WHAT YOU NEED TO DO:
Nothing less than an exact copy of all the records is required.

INPUT DATA:
—————

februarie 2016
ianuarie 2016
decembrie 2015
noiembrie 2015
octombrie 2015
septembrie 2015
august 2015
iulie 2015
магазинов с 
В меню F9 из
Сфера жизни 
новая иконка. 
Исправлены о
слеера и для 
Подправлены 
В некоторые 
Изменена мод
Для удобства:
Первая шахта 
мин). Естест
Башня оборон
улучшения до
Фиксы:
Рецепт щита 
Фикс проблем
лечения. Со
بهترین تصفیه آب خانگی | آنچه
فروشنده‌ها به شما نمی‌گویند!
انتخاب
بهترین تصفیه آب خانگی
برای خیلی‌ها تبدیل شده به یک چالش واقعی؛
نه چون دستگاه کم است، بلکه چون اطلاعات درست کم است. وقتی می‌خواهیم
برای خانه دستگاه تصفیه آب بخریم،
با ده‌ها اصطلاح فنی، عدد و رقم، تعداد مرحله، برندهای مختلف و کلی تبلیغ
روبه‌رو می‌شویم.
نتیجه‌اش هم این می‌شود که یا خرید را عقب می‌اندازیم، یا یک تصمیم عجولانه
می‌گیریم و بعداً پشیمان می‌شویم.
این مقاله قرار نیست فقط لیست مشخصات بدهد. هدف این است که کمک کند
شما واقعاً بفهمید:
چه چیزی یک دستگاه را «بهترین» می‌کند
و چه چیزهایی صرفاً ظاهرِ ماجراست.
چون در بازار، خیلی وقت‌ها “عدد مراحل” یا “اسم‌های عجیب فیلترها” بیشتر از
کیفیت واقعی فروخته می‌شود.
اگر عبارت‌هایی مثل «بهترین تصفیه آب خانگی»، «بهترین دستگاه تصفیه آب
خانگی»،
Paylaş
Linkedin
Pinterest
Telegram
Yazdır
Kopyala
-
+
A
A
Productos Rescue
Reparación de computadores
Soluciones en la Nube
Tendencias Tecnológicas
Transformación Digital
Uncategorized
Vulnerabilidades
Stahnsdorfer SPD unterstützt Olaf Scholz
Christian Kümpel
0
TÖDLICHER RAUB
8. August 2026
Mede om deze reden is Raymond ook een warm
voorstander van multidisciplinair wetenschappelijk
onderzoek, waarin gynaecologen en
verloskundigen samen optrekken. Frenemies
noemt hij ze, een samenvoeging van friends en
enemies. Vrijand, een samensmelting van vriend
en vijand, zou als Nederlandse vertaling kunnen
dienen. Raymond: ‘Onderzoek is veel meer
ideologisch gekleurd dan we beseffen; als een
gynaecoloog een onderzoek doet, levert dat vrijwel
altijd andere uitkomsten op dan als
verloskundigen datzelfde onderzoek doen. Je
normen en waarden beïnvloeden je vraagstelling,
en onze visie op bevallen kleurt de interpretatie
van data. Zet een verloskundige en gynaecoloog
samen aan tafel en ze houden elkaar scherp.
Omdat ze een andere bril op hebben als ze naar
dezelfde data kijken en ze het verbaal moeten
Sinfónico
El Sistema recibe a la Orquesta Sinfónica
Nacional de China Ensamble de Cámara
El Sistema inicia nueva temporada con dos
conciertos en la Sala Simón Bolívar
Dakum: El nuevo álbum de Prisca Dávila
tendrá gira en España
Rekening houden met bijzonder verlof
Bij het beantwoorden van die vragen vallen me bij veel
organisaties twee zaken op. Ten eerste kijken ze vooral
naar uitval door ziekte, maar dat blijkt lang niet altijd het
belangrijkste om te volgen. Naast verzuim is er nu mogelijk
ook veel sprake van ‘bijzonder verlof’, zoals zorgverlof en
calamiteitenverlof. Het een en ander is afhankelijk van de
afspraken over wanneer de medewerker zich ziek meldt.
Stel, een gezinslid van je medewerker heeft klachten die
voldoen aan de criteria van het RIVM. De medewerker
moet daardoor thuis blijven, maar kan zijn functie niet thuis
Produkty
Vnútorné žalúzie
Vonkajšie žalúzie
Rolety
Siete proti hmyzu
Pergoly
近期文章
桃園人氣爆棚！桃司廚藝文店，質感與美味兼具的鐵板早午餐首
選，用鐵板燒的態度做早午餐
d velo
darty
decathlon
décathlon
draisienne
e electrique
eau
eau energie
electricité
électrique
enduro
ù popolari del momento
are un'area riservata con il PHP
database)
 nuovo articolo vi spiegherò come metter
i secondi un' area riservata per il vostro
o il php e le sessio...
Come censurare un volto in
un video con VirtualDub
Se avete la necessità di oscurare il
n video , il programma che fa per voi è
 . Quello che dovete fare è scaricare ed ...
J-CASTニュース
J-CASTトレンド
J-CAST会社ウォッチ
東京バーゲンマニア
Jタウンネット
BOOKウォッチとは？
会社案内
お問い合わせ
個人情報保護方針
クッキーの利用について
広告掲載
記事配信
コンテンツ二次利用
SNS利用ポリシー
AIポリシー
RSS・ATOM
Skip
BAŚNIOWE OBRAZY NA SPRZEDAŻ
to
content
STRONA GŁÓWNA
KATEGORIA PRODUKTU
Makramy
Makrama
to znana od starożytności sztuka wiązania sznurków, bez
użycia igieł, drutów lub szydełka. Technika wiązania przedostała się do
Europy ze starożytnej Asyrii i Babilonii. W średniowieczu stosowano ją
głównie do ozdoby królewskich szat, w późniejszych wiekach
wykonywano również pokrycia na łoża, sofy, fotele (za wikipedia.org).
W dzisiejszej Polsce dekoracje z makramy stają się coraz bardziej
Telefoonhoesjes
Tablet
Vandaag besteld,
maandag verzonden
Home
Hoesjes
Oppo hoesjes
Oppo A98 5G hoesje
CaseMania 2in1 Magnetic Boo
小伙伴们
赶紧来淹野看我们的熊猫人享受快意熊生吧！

—————

SOLUTION:
februarie 2016
ianuarie 2016
decembrie 2015
noiembrie 2015
octombrie 2015
septembrie 2015
august 2015
iulie 2015
магазинов с 
В меню F9 из
Сфера жизни 
новая иконка. 
Исправлены о
слеера и для 
Подправлены 
В некоторые 
Изменена мод
Для удобства:
Первая шахта 
мин). Естест
Башня оборон
улучшения до
Фиксы:
Рецепт щита 
Фикс проблем
лечения. Со
بهترین تصفیه آب خانگی | آنچه
فروشنده‌ها به شما نمی‌گویند!
انتخاب
بهترین تصفیه آب خانگی
برای خیلی‌ها تبدیل شده به یک چالش واقعی؛
نه چون دستگاه کم است، بلکه چون اطلاعات درست کم است. وقتی می‌خواهیم
برای خانه دستگاه تصفیه آب بخریم،
با ده‌ها اصطلاح فنی، عدد و رقم، تعداد مرحله، برندهای مختلف و کلی تبلیغ
روبه‌رو می‌شویم.
نتیجه‌اش هم این می‌شود که یا خرید را عقب می‌اندازیم، یا یک تصمیم عجولانه
می‌گیریم و بعداً پشیمان می‌شویم.
این مقاله قرار نیست فقط لیست مشخصات بدهد. هدف این است که کمک کند
شما واقعاً بفهمید:
چه چیزی یک دستگاه را «بهترین» می‌کند
و چه چیزهایی صرفاً ظاهرِ ماجراست.
چون در بازار، خیلی وقت‌ها “عدد مراحل” یا “اسم‌های عجیب فیلترها” بیشتر از
کیفیت واقعی فروخته می‌شود.
اگر عبارت‌هایی مثل «بهترین تصفیه آب خانگی»، «بهترین دستگاه تصفیه آب
خانگی»،
Paylaş
Linkedin
Pinterest
Telegram
Yazdır
Kopyala
-
+
A
A
Productos Rescue
Reparación de computadores
Soluciones en la Nube
Tendencias Tecnológicas
Transformación Digital
Uncategorized
Vulnerabilidades
Stahnsdorfer SPD unterstützt Olaf Scholz
Christian Kümpel
0
TÖDLICHER RAUB
8. August 2026
Mede om deze reden is Raymond ook een warm
voorstander van multidisciplinair wetenschappelijk
onderzoek, waarin gynaecologen en
verloskundigen samen optrekken. Frenemies
noemt hij ze, een samenvoeging van friends en
enemies. Vrijand, een samensmelting van vriend
en vijand, zou als Nederlandse vertaling kunnen
dienen. Raymond: ‘Onderzoek is veel meer
ideologisch gekleurd dan we beseffen; als een
gynaecoloog een onderzoek doet, levert dat vrijwel
altijd andere uitkomsten op dan als
verloskundigen datzelfde onderzoek doen. Je
normen en waarden beïnvloeden je vraagstelling,
en onze visie op bevallen kleurt de interpretatie
van data. Zet een verloskundige en gynaecoloog
samen aan tafel en ze houden elkaar scherp.
Omdat ze een andere bril op hebben als ze naar
dezelfde data kijken en ze het verbaal moeten
Sinfónico
El Sistema recibe a la Orquesta Sinfónica
Nacional de China Ensamble de Cámara
El Sistema inicia nueva temporada con dos
conciertos en la Sala Simón Bolívar
Dakum: El nuevo álbum de Prisca Dávila
tendrá gira en España
Rekening houden met bijzonder verlof
Bij het beantwoorden van die vragen vallen me bij veel
organisaties twee zaken op. Ten eerste kijken ze vooral
naar uitval door ziekte, maar dat blijkt lang niet altijd het
belangrijkste om te volgen. Naast verzuim is er nu mogelijk
ook veel sprake van ‘bijzonder verlof’, zoals zorgverlof en
calamiteitenverlof. Het een en ander is afhankelijk van de
afspraken over wanneer de medewerker zich ziek meldt.
Stel, een gezinslid van je medewerker heeft klachten die
voldoen aan de criteria van het RIVM. De medewerker
moet daardoor thuis blijven, maar kan zijn functie niet thuis
Produkty
Vnútorné žalúzie
Vonkajšie žalúzie
Rolety
Siete proti hmyzu
Pergoly
近期文章
桃園人氣爆棚！桃司廚藝文店，質感與美味兼具的鐵板早午餐首
選，用鐵板燒的態度做早午餐
d velo
darty
decathlon
décathlon
draisienne
e electrique
eau
eau energie
electricité
électrique
enduro
ù popolari del momento
are un'area riservata con il PHP
database)
 nuovo articolo vi spiegherò come metter
i secondi un' area riservata per il vostro
o il php e le sessio...
Come censurare un volto in
un video con VirtualDub
Se avete la necessità di oscurare il
n video , il programma che fa per voi è
 . Quello che dovete fare è scaricare ed ...
J-CASTニュース
J-CASTトレンド
J-CAST会社ウォッチ
東京バーゲンマニア
Jタウンネット
BOOKウォッチとは？
会社案内
お問い合わせ
個人情報保護方針
クッキーの利用について
広告掲載
記事配信
コンテンツ二次利用
SNS利用ポリシー
AIポリシー
RSS・ATOM
Skip
BAŚNIOWE OBRAZY NA SPRZEDAŻ
to
content
STRONA GŁÓWNA
KATEGORIA PRODUKTU
Makramy
Makrama
to znana od starożytności sztuka wiązania sznurków, bez
użycia igieł, drutów lub szydełka. Technika wiązania przedostała się do
Europy ze starożytnej Asyrii i Babilonii. W średniowieczu stosowano ją
głównie do ozdoby królewskich szat, w późniejszych wiekach
wykonywano również pokrycia na łoża, sofy, fotele (za wikipedia.org).
W dzisiejszej Polsce dekoracje z makramy stają się coraz bardziej
Telefoonhoesjes
Tablet
Vandaag besteld,
maandag verzonden
Home
Hoesjes
Oppo hoesjes
Oppo A98 5G hoesje
CaseMania 2in1 Magnetic Boo
小伙伴们
赶紧来淹野看我们的熊猫人享受快意熊生吧！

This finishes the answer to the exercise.